Intercut with their intellectual flailing (which is charming, intelligent, articulate and by definition baffled), we get the story of a young woman named Amanda (Marlee Matlin). She is a photographer who has many questions about her life. Many of these are the usual questions we all have, like what does my life mean, and why do I look like this in the mirror? She unhappily attends a wedding party at which people think they are dancing and having a good time, but may in fact be bouncing randomly through space and time without a clue. Well, most parties are like that, but what we don't suspect is that the subatomic particles in our bodies may be partying in exactly the same way.
To visualize this idea, the filmmakers use brightly colored animated blobs to represent emotions, tendencies, memes, engrams, delusions, behavior patterns, senses, and various forms of matter or energy, all wandering around the universe trying to get a drink or maybe meet someone. As we see how random everything is, how much chance is involved, and what the odds are of anything happening or not happening, we ask ourselves, "What the #$*! Do We Know?" And we conclude that we don't know s%&t.
That's where Ramtha comes in.
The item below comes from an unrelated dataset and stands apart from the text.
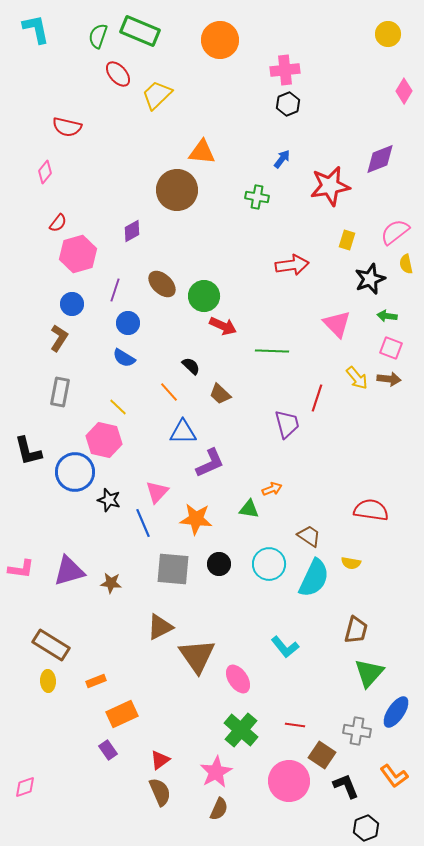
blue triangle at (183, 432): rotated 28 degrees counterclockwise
Cathleen Falsani, who must have been taking notes while I was staring gobsmacked at the screen, quotes the 35,000-year-old Atlantean: "That we simply are has allowed this reality we call real, from the power of intangibility, to pull, out of inertness, action ... and mold it into a form we call matter." Like I said, Ramtha makes perfect sense. That I simply am a film critic has allowed this reality we call "What the #$*! Do We Know?," however intangible, to be molded into a form I call a movie review. Isn't life great?